US researchers find that SARS-CoV-2 bivalent antibodies can continue to neutralise Omicron and Omicron lineages.
A new study led by scientists at La Jolla Institute for Immunology (LJI), US, showed how ideal antibodies against SARS-CoV-2 hit their marks.
Instead of targeting a single binding site on the SARS-CoV-2 Spike protein, these powerful antibodies bind to two of these sites at once. Through this “bivalent” binding, the antibodies can lock key viral structures into position, preventing the virus from infecting host cells.
The new findings, published in Cell Reports, suggest bivalent antibodies retain efficacy against both early SARS-CoV-2 variants and several later Omicron variants. Now, the scientists are looking at how we might harness their power in new antibody therapeutics and even more effective COVID-19 vaccines.
Current COVID-19 vaccines are designed to teach the body to recognise the SARS-CoV-2 Spike protein. Spike is important because it recognises and latches onto host cells through a region called the receptor binding domain (RBD). Each spike has three copies of the RBD. An antibody that can bind to a target (called an epitope) on the RBD has a chance to jam up this machinery and stop infection.
The problem is that SARS-CoV-2 keeps mutating, and many once-powerful antibodies cannot recognise their usual targets on RBDs. Building vaccines and therapies that will withstand future variation both hinge on figuring out what surviving antibodies have in common.
The researchers analysed nearly 400 antibodies sent by scientists around the world to the CoVIC, which is headquartered at LJI. They narrowed down this huge pool and found 66 potent antibodies that could neutralise Omicron lineage BA.1 and early sub-lineages such as BA.1.1 and BA.2. By the time they tested antibodies against Omicron lineages BA.4/5, only seven antibodies had neutralising power.

=== Task list ===
**a)** Copy the bivalent antibody article word for word from "Instead of targeting" to "effective COVID-19 vaccines.".
**b)** In the bivalent antibody article, how many copies of the receptor binding domain does each spike have?
**c)** Continue the article on bivalent SARS-CoV-2 antibodies from its final sentence onward.

=== Source material ===

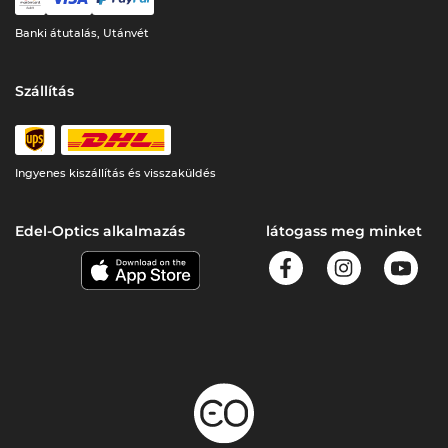
Banki átutalás, Utánvét
Szállítás
Ingyenes kiszállítás és visszaküldés
Edel-Optics alkalmazás
látogass meg minket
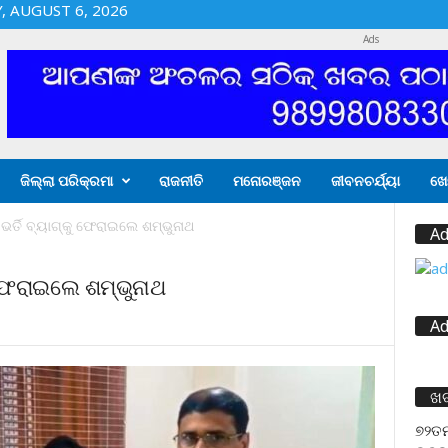
 AUGUST 6, 2026
Ads
ଜିଲ୍ଲା ପରିକ୍ରମା
ରାଜନୀତି
ମନୋରଞ୍ଜନ
ଜୀବନଚର୍ଯ୍ୟା
ଖେ
ଭର୍ତି ବ୍ୟାଗ୍‌କୁ ଫେରାଇଲେ ଶମ୍ଭୁନାଥ
Ad
ୁ ଫେରାଇଲେ ଶମ୍ଭୁନାଥ
Ad
ଖ
୭୨ତମ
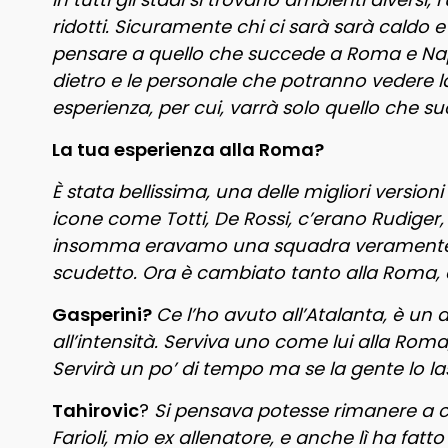
ridotti. Sicuramente chi ci sarà sarà caldo e
pensare a quello che succede a Roma e Napol
dietro e le personale che potranno vedere la
esperienza, per cui, varrà solo quello che 
La tua esperienza alla Roma?
È stata bellissima, una delle migliori versioni
icone come Totti, De Rossi, c’erano Rudiger, 
insomma eravamo una squadra veramente fo
scudetto. Ora è cambiato tanto alla Roma,
Gasperini?
Ce l’ho avuto all’Atalanta, è un
all’intensità. Serviva uno come lui alla Rom
Servirà un po’ di tempo ma se la gente lo la
Tahirovic
?
Si pensava potesse rimanere a cer
Farioli, mio ex allenatore, e anche lì ha fat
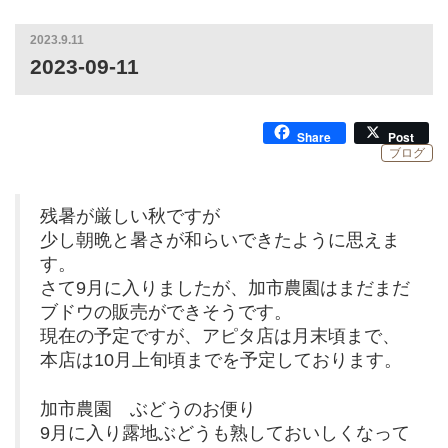
2023.9.11
2023-09-11
Share
Post
ブログ
残暑が厳しい秋ですが
少し朝晩と暑さが和らいできたように思えま
す。
さて9月に入りましたが、加市農園はまだまだ
ブドウの販売ができそうです。
現在の予定ですが、アピタ店は月末頃まで、
本店は10月上旬頃までを予定しております。
加市農園 ぶどうのお便り
9月に入り露地ぶどうも熟しておいしくなって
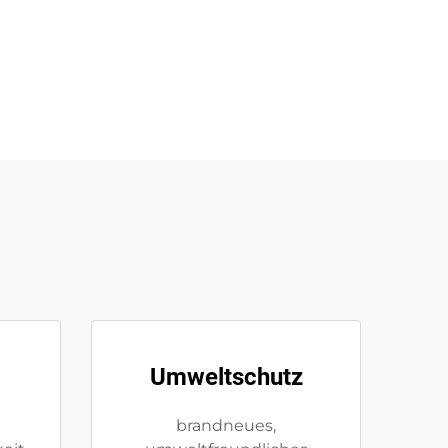
Umweltschutz
brandneues,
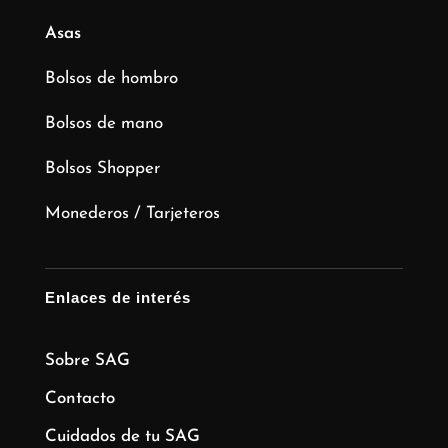
Asas
Bolsos de hombro
Bolsos de mano
Bolsos Shopper
Monederos / Tarjeteros
Enlaces de interés
Sobre SAG
Contacto
Cuidados de tu SAG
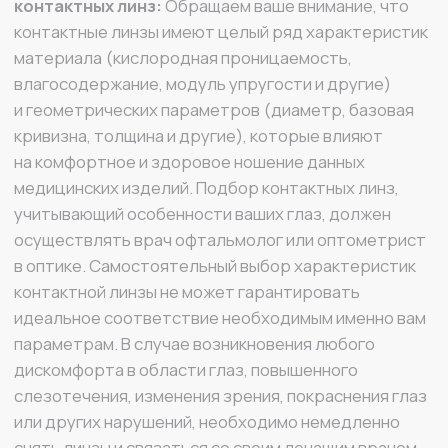
дискомфорта в области глаз, повышенного
слезотечения, изменения зрения, покраснения глаз
или других нарушений, необходимо немедленно
снять линзы и связаться со своим лечащим врачом
или практикующим врачом — офтальмологом.
MIRU
+7 925 022 92 06
sales@mirulens.ru
г. Москва, ул. Остоженка, д. 25, строение 1
ВСЕ О MIRU
ЮРИДИЧЕСКАЯ ИНФОРМАЦИЯ
Каталог
Политика конфиденциальности
О компании
Условия обмена и возврата
Контакты
Оплата и доставка
MIRU ПЛЮС
Договор оферты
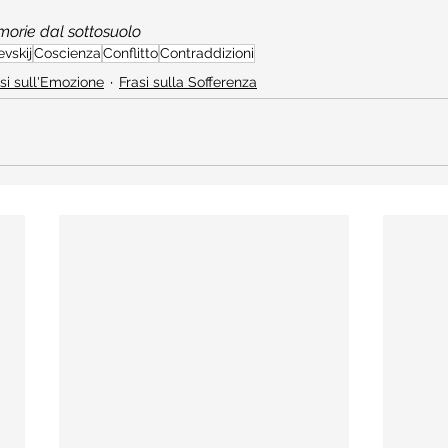
orie dal sottosuolo
vskij
Coscienza
Conflitto
Contraddizioni
si sull'Emozione
Frasi sulla Sofferenza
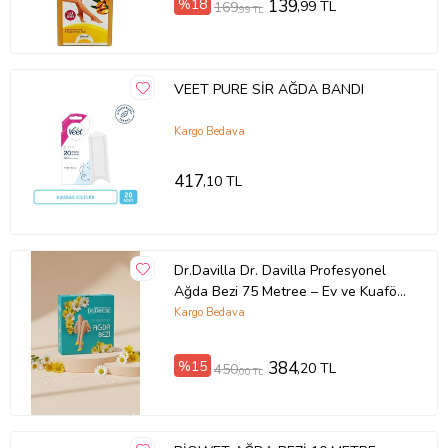
%18
139
,99 TL
169
,99 TL
VEET PURE SİR AĞDA BANDI
Kargo Bedava
417
,10 TL
Dr.Davilla Dr. Davilla Profesyonel
Ağda Bezi 75 Metree – Ev ve Kuaför
Kullanımına Uygun Tüy Alma Bezi
Kargo Bedava
%15
384
,20 TL
450
,00 TL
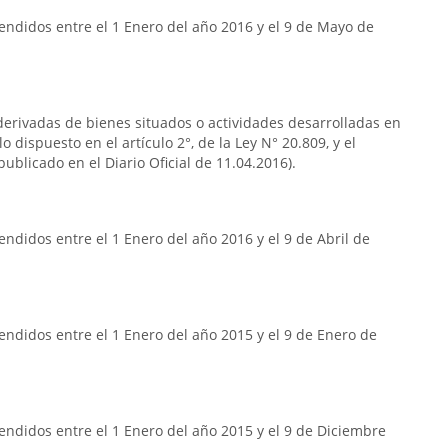
endidos entre el 1 Enero del año 2016 y el 9 de Mayo de
s derivadas de bienes situados o actividades desarrolladas en
o dispuesto en el artículo 2°, de la Ley N° 20.809, y el
publicado en el Diario Oficial de 11.04.2016).
ndidos entre el 1 Enero del año 2016 y el 9 de Abril de
ndidos entre el 1 Enero del año 2015 y el 9 de Enero de
ndidos entre el 1 Enero del año 2015 y el 9 de Diciembre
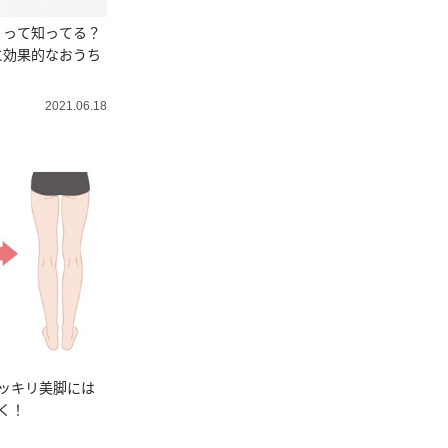
」って知ってる？
に効果的なおうち
2021.06.18
ッキリ美脚には
く！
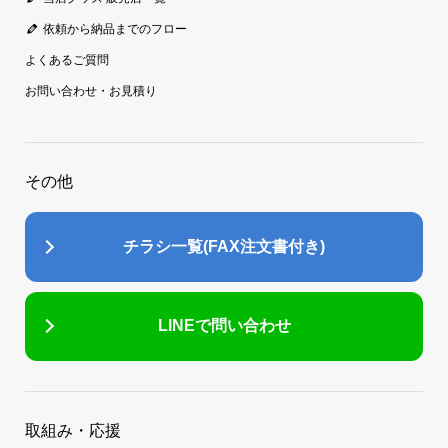
依頼から納品までのフロー
よくあるご質問
お問い合わせ・お見積り
その他
チラシ一覧(FAX注文書付き)
LINEで問い合わせ
取組み・応援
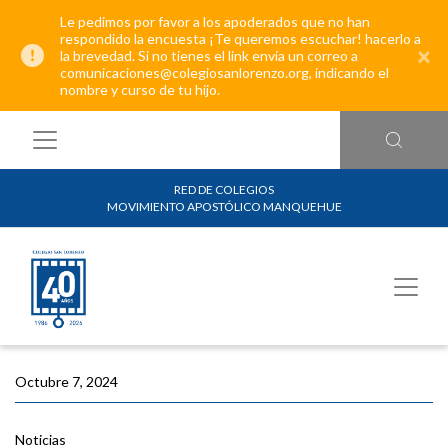
Le pedimos por favor a los apoderados que no han
respondido la encuesta ¡Te queremos escuchar! hacerlo a
×
la brevedad. Si no tienes el link envía un correo a
comunicaciones@colegiosanlorenzo.org, indicando el
nombre y curso de tu hijo.
RED DE COLEGIOS
MOVIMIENTO APOSTÓLICO MANQUEHUE
Octubre 7, 2024
Noticias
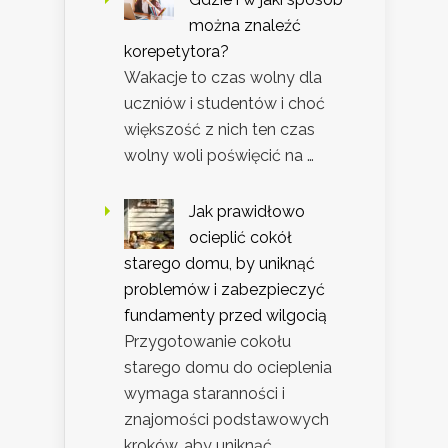
można znaleźć
korepetytora?
Wakacje to czas wolny dla
uczniów i studentów i choć
większość z nich ten czas
wolny woli poświęcić na …
Jak prawidłowo
ocieplić cokół
starego domu, by uniknąć
problemów i zabezpieczyć
fundamenty przed wilgocią
Przygotowanie cokołu
starego domu do ocieplenia
wymaga staranności i
znajomości podstawowych
kroków, aby uniknąć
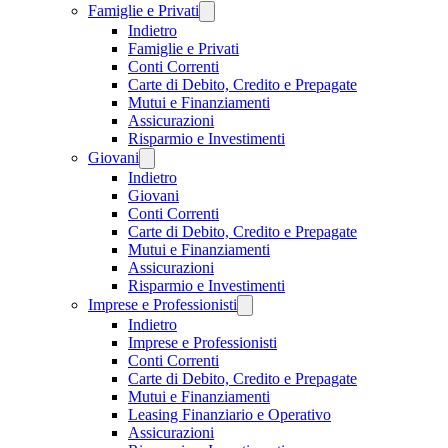
Famiglie e Privati
Indietro
Famiglie e Privati
Conti Correnti
Carte di Debito, Credito e Prepagate
Mutui e Finanziamenti
Assicurazioni
Risparmio e Investimenti
Giovani
Indietro
Giovani
Conti Correnti
Carte di Debito, Credito e Prepagate
Mutui e Finanziamenti
Assicurazioni
Risparmio e Investimenti
Imprese e Professionisti
Indietro
Imprese e Professionisti
Conti Correnti
Carte di Debito, Credito e Prepagate
Mutui e Finanziamenti
Leasing Finanziario e Operativo
Assicurazioni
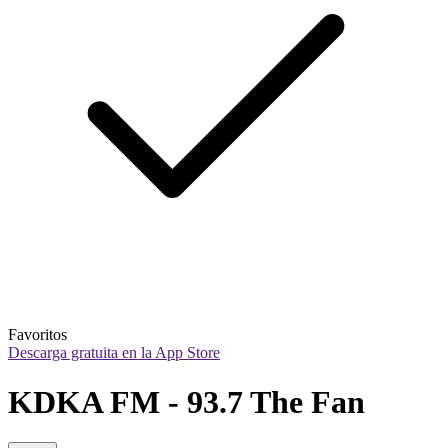
Favoritos
Descarga gratuita en la App Store
KDKA FM - 93.7 The Fan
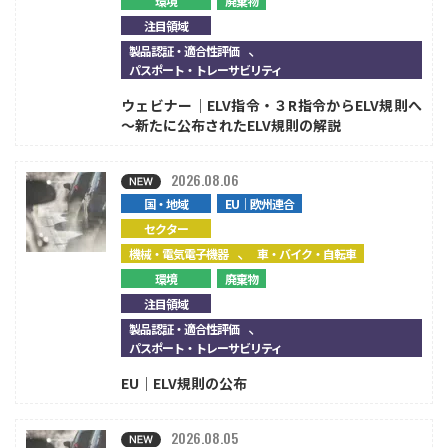
環境
廃棄物
注目領域
、
製品認証・適合性評価
パスポート・トレーサビリティ
ウェビナー｜ELV指令・３R指令からELV規則へ
～新たに公布されたELV規則の解説
2026.08.06
国・地域
EU｜欧州連合
セクター
、
機械・電気電子機器
車・バイク・自転車
環境
廃棄物
注目領域
、
製品認証・適合性評価
パスポート・トレーサビリティ
EU｜ELV規則の公布
2026.08.05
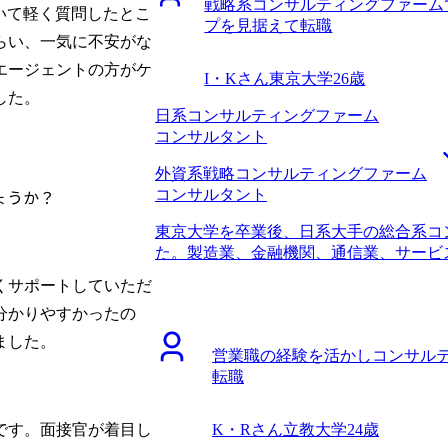
た頃に、コンサルティングファームへの
戦略系コンサルティングファーム
ました。300万円も年収があがり、望外
ついて軽く質問したとこ
事を多く見ていたので、難しい部分もあ
プを見据えて転職
コンサルタント最上位でオファーをいた
らい、一気に不安がな
況下でも、MyVisionさんは、他のエ
ージャーに上がれるよう入社前からSA
ったので、もしかしたら転職できるかも
エージェントの方がケ
いと思っています。
I・Kさん
東京大学
26歳
の経験を具体的に棚卸することができて
した。
たSAP関連の仕事が、どのようにコン
日系コンサルティングファーム
務レベルの詳細な相談を何度もさせてい
コンサルタント
で見据えてどのように転職活動を行えば
談に乗っていただけました。個別具体的
外資系戦略コンサルティングファーム
くいただけたことがありがたかったです。 M
ょうか？
コンサルタント
活動のスケジューリングを上手くできた
東京大学を卒業後、日系大手の総合系コ
ての転職活動だったので書類作成など不
た。製造業、金融機関、通信業、サービ
ばよいのか丁寧にリードしていただき、
職時の職位としてはコンサルタントまで
た。 特にないです。関西勤務かつ年収
くサポートしていただ
コンサルティングファームで3年経ち、
転職前は年収800万円、転職後は年収85
分かりやすかったの
らです。 将来的に事業会社に行くつも
もよい方ばかりで非常に快適に働けてい
ァームでステップアップしたいと思った
で働き続ける以外のキャリアプランが自
ました。
営業職の経験を活かしコンサル
という考えもあり、リスクを取る前に、
することも視野に入れています。その際はま
転職
実績を残しておきたいという思いもありま
す。
ルティングファームへの知見からMyVis
と面談をした中で、他社エージェントと
K・Rさん
立教大学
24歳
です。面接官が着目し
り、またコンサルティングファームを熟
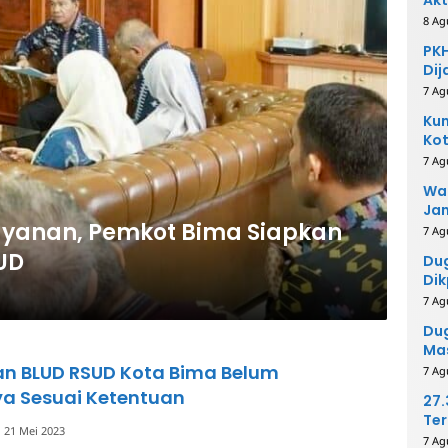
8 Ag
PKH
Dij
7 Ag
Kum
Kot
Ino
7 Ag
Wak
Ja
ayanan, Pemkot Bima Siapkan
Ko
7 Ag
UD
Du
Dik
Per
7 Ag
Me
Dug
Mas
Pih
an BLUD RSUD Kota Bima Belum
7 Ag
a Sesuai Ketentuan
27
Ter
21 Mei 2023
40
7 Ag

=== Task-by-task outputs ===
**a)**
Instead of targeting a single binding site on the SARS-CoV-2 Spike protein, these powerful antibodies bind to two of these sites at once. Through this “bivalent” binding, the antibodies can lock key viral structures into position, preventing the virus from infecting host cells.
The new findings, published in Cell Reports, suggest bivalent antibodies retain efficacy against both early SARS-CoV-2 variants and several later Omicron variants. Now, the scientists are looking at how we might harness their power in new antibody therapeutics and even more effective COVID-19 vaccines.

**b)** Each spike has three copies of the receptor binding domain.

**c)**
The broad scope of the CoVIC antibody panel comprising hundreds of therapeutic candidates contributed by over 60 groups in both corporate and academic settings—combined with side-by-side comparisons using a range of techniques—revealed enough of this rare antibody population to explain what features made them special.
“It became clear there was a pattern,” said Dr Heather Callaway. “The successful antibodies overcome loss of affinity for Omicron by simultaneously binding two RBDs in the Spike.”
The best neutralising antibodies did not bind their targets, one at a time, especially strongly, but by locked together two adjacent RBDs at once, even Omicron had a tough time escaping. Bivalent binding equalled antibody survival against the latest variants.
The LJI team has shown the importance of imaging the intact, complete antibody as it exists in nature, a type of analysis only possible with new and powerful electron microscopes. By doing so, the team could distinguish what survived compared to what fell to the wayside upon emergence of Omicron. Antibodies that use both their arms to anchor two RBDs at once withstood viral evolution.
Going forward, the researchers will continue to test the CoVIC pool of antibodies against new SARS-CoV-2 variants. This information is essential to development of better vaccines – that will elicit immunity that lasts multiple seasons of viral evolution.
Learning more about these antibodies can guide creation of next-generation antibody cocktails that are more resistant to ever-emerging SARS-CoV-2 variants.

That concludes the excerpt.